== Segment start ==

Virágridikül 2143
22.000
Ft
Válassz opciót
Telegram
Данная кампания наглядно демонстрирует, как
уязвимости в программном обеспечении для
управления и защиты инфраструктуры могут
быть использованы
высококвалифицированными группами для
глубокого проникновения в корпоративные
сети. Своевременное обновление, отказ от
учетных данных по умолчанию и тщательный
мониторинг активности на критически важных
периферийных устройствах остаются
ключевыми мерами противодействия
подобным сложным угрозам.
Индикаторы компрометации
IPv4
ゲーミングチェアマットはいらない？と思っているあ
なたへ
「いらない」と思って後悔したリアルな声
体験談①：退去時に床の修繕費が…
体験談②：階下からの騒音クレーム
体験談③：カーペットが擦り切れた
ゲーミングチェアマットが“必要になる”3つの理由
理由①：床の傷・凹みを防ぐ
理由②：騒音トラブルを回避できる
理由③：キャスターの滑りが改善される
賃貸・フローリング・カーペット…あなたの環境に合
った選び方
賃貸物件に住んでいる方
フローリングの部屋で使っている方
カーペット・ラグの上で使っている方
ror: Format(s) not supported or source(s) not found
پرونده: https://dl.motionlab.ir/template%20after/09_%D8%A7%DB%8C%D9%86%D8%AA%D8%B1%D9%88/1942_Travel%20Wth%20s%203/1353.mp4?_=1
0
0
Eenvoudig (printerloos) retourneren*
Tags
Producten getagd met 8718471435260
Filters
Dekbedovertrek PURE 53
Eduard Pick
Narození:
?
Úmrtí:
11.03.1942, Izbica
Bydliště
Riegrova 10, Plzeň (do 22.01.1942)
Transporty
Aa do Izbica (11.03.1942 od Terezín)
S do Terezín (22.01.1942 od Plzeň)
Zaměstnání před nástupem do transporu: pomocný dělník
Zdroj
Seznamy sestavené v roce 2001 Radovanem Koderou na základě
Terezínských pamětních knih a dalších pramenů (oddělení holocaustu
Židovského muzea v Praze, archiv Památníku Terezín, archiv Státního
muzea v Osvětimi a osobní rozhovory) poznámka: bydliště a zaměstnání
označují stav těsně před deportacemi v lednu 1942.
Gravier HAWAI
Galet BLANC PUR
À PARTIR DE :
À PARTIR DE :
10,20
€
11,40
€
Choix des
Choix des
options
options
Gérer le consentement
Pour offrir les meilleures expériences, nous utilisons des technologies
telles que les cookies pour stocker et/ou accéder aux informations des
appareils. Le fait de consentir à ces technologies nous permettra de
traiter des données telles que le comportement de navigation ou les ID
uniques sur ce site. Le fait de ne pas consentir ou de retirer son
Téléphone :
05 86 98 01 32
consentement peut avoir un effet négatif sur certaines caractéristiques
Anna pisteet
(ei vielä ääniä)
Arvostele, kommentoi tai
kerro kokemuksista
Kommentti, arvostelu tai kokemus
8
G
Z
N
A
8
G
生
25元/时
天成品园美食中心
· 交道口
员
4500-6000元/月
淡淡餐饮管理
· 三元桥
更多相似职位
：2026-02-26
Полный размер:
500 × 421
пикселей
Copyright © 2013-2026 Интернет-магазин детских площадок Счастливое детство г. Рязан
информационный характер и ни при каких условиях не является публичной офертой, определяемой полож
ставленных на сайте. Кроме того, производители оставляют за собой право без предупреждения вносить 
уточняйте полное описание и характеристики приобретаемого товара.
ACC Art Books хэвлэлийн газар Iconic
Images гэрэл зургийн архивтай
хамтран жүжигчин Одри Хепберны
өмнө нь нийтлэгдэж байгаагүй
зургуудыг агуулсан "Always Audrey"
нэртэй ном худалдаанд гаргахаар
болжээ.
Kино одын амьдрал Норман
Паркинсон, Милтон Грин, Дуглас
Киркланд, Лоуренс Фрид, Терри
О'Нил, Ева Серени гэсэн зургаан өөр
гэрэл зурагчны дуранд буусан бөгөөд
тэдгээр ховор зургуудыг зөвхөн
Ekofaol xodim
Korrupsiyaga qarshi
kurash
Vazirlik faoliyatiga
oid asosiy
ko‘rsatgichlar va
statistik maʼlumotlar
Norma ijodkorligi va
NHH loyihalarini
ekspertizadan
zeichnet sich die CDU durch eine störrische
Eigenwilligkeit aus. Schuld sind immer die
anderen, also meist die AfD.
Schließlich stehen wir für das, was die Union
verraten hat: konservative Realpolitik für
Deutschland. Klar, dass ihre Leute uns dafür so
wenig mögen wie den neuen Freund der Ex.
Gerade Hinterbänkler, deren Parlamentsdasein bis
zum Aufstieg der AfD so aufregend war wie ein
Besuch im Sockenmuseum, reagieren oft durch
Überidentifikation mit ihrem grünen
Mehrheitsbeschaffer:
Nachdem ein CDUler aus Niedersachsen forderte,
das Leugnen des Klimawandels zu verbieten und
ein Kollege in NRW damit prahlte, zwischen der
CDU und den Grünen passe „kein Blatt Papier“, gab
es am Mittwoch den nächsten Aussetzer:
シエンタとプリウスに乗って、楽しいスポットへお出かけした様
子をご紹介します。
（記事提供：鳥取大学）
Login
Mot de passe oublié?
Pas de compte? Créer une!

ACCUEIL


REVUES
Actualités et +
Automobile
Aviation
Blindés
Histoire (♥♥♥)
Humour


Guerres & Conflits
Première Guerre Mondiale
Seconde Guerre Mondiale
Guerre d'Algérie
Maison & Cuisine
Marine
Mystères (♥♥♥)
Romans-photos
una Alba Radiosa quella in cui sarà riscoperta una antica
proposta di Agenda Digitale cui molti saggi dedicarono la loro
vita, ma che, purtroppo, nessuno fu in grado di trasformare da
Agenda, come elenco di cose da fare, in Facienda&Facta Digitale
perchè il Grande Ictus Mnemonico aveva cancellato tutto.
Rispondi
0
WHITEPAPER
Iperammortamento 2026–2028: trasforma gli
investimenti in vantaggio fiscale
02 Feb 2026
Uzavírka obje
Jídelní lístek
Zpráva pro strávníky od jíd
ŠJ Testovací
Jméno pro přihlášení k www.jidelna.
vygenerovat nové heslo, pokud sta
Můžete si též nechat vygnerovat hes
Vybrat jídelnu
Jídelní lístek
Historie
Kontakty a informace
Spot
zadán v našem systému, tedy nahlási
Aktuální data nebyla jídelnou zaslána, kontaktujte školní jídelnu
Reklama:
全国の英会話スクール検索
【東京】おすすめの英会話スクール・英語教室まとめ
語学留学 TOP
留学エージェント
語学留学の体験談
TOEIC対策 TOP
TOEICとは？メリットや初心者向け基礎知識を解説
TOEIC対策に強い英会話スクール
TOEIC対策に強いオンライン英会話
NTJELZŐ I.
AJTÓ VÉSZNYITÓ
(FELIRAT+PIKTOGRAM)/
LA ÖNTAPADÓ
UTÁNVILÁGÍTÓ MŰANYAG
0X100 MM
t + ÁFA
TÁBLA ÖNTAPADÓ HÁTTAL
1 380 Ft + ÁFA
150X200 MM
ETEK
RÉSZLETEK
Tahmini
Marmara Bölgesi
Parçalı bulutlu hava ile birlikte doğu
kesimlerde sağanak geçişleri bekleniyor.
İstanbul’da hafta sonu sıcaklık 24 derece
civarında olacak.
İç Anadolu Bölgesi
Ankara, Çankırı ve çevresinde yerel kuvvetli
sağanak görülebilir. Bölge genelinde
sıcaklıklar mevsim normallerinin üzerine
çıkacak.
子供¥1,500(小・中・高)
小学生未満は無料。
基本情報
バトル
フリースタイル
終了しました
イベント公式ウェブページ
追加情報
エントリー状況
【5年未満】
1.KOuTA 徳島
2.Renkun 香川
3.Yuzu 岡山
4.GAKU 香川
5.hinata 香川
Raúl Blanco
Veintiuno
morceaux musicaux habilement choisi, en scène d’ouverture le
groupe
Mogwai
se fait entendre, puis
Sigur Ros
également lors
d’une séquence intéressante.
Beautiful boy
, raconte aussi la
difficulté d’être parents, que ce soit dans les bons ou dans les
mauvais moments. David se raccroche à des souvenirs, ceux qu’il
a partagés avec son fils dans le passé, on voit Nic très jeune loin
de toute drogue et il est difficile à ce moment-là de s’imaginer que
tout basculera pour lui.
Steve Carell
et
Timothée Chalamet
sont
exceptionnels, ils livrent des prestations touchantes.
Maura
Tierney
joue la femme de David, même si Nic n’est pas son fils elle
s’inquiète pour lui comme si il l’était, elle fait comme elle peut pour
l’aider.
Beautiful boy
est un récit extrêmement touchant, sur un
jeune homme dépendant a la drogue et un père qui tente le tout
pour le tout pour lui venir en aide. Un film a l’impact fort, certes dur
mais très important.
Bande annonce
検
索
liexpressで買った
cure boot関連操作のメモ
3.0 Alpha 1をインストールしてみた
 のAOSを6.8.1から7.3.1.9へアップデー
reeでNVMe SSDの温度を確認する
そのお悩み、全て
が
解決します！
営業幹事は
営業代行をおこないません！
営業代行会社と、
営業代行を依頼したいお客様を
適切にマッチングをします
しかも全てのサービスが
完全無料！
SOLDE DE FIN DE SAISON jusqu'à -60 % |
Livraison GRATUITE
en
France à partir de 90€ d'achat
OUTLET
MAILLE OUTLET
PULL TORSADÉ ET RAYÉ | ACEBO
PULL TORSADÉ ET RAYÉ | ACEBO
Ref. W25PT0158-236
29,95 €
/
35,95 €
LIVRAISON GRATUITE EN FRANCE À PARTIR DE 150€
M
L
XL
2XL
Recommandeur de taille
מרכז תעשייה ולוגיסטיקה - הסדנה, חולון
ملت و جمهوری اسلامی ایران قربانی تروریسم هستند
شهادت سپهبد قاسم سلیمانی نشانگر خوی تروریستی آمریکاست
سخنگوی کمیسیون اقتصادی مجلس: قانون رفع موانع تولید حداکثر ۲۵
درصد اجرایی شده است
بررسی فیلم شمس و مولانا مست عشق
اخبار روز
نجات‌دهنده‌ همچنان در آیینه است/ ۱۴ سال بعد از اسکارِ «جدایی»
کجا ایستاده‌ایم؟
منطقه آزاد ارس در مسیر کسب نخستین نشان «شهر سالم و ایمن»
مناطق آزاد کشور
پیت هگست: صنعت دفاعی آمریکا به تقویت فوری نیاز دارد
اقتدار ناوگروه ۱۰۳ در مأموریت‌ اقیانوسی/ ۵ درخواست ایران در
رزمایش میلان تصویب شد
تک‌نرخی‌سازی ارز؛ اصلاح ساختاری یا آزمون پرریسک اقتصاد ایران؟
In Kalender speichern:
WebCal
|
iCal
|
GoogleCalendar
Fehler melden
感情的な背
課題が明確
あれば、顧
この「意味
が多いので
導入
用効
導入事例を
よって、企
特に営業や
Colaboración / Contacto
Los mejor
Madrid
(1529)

== Segment end ==

Directions: Reproduce only the lines above, starting at the line with "Aktuální data nebyla" and ending at the line with "1 380 Ft + ÁFA", exactly as written.

Exercise output:
Aktuální data nebyla jídelnou zaslána, kontaktujte školní jídelnu
Reklama:
全国の英会話スクール検索
【東京】おすすめの英会話スクール・英語教室まとめ
語学留学 TOP
留学エージェント
語学留学の体験談
TOEIC対策 TOP
TOEICとは？メリットや初心者向け基礎知識を解説
TOEIC対策に強い英会話スクール
TOEIC対策に強いオンライン英会話
NTJELZŐ I.
AJTÓ VÉSZNYITÓ
(FELIRAT+PIKTOGRAM)/
LA ÖNTAPADÓ
UTÁNVILÁGÍTÓ MŰANYAG
0X100 MM
t + ÁFA
TÁBLA ÖNTAPADÓ HÁTTAL
1 380 Ft + ÁFA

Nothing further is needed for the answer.